For that reason alone, you should never be:
- Shamed for asking about contraception or STI testing.
- Talked down to because of your income, education or accent.
- Laughed at, mocked or dismissed when explaining your symptoms.
- Assumed to be promiscuous, irresponsible or immoral for seeking reproductive care.
Unfortunately, many people, especially women, adolescents, LGBTQ+ individuals and people living with HIV have stories of being humiliated or outright rejected by the very people meant to care for them.
This, at the very least, is a violation of your right to non-discriminatory, respectful care.

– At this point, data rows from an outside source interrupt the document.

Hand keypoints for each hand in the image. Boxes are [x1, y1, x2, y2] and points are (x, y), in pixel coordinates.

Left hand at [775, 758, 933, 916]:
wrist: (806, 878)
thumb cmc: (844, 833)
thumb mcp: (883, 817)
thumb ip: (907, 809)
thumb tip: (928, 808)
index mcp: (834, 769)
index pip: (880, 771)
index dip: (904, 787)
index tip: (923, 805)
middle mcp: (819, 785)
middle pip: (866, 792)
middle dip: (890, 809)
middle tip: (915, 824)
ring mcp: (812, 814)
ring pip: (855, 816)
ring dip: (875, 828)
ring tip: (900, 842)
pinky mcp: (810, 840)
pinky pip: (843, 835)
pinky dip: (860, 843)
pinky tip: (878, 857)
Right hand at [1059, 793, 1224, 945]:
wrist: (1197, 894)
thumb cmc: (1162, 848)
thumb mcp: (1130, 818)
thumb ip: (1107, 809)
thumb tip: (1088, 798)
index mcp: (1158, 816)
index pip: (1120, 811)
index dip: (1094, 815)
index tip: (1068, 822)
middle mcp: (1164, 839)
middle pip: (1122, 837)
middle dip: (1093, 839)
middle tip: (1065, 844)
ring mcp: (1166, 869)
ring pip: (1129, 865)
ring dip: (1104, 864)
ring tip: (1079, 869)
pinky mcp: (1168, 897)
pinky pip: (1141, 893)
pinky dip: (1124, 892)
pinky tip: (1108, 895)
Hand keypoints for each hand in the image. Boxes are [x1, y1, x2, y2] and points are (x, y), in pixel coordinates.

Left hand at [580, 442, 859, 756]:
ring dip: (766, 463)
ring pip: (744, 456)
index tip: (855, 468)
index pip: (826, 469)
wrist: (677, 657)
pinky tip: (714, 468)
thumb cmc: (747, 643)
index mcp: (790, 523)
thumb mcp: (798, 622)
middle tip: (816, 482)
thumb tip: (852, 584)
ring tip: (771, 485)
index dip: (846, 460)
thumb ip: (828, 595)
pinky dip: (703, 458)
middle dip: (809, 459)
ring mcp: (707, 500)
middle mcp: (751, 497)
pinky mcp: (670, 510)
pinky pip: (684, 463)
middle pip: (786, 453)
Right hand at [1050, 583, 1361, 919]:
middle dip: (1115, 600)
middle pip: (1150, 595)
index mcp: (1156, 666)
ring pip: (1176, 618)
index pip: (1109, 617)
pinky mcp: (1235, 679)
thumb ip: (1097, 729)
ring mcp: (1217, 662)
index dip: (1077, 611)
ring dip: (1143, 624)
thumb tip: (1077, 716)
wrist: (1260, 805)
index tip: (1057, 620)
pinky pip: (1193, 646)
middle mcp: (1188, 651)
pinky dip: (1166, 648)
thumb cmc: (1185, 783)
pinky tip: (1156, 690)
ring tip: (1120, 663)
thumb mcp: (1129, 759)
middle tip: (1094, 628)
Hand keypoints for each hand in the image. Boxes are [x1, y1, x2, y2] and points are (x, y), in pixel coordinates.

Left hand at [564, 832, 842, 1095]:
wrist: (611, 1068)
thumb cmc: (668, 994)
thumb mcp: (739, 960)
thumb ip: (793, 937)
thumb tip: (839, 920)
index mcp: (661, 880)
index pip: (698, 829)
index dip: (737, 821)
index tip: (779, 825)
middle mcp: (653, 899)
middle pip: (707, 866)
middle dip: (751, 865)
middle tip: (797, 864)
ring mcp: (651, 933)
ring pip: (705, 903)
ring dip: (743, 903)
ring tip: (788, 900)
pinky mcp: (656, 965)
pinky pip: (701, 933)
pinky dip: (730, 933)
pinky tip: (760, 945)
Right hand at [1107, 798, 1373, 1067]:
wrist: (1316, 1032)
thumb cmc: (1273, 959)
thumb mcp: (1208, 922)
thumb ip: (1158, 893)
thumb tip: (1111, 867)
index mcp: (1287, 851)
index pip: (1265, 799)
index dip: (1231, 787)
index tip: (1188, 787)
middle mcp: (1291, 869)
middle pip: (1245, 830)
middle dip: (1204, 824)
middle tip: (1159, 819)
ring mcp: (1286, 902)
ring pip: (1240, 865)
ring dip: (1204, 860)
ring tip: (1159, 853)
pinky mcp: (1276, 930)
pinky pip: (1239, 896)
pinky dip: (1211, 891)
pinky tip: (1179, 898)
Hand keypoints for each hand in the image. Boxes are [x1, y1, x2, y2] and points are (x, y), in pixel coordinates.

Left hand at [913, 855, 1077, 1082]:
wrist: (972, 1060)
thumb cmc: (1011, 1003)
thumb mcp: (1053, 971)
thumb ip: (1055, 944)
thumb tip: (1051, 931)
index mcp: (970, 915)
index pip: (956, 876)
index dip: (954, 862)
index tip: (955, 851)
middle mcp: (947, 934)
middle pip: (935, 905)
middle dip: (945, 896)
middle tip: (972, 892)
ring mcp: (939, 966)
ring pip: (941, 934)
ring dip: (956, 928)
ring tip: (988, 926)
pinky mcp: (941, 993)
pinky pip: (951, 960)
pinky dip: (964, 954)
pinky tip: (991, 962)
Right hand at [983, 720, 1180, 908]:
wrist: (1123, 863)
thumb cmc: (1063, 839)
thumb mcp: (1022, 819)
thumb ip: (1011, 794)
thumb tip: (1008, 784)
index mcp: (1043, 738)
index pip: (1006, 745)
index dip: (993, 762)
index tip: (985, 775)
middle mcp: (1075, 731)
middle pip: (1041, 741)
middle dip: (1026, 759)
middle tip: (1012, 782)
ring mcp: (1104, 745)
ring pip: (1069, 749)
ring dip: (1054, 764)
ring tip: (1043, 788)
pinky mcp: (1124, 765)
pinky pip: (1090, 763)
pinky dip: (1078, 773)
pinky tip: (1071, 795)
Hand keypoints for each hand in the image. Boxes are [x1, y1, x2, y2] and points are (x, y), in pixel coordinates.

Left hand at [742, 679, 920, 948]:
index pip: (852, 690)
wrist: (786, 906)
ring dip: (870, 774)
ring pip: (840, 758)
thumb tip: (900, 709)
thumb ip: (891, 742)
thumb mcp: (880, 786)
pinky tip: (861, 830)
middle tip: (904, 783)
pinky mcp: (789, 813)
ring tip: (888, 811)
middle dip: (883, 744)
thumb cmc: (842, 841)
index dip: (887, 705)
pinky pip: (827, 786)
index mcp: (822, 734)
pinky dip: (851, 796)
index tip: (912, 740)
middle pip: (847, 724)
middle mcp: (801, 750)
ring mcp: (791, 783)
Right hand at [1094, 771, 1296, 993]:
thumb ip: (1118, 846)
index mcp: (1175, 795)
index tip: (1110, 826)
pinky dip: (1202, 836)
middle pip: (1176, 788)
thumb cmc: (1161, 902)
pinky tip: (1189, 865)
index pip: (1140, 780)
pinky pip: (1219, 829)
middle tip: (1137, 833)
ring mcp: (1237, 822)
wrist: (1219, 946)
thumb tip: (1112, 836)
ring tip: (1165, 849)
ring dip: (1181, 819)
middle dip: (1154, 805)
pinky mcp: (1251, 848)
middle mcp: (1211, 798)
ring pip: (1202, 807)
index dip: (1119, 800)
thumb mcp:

What to Do If Your Rights Are Violated
Sometimes, even when you know your rights, you’re still treated unfairly. Case in point when that doctor approached me in that ward.
Maybe you were denied services. Or a medical practitioner touched you without consent. It could be that you were shamed for asking questions or had your private information shared without permission. Do not, by any means, think that it is beyond you, or feel powerless.
If something doesn’t feel right, you can:
- Speak up on the spot: If you feel safe, calmly tell the healthcare worker that you are uncomfortable and ask them to stop or explain.
- Request a different provider: You’re allowed to ask for someone else, especially in sensitive situations.
- Report the incident: Most health facilities have a way to lodge a formal complaint. This is especially important as it can trigger an investigation and help protect others.
- Reach out to advocacy groups: Reproductive health organizations and legal aid centres often support people in reporting mistreatment, especially in marginalized communities.
- Document your experience: Note the date, time, location, names (if known), and what was said or done. This will come in handy when or if you decide to take further action.
Conclusion
There is more to sexual and reproductive healthcare than just prescriptions or procedures. Check ups are a part of it too, but this is about agency. Every person has the right to access information and make decisions about their own body. What is more, everyone has a right to receive care without fear, shame or discrimination.
Whatever it is that is taking you to the hospital, do not forget to carry your rights with you past the clinic door.
Ask…..and say no. Demand respect and change providers where necessary.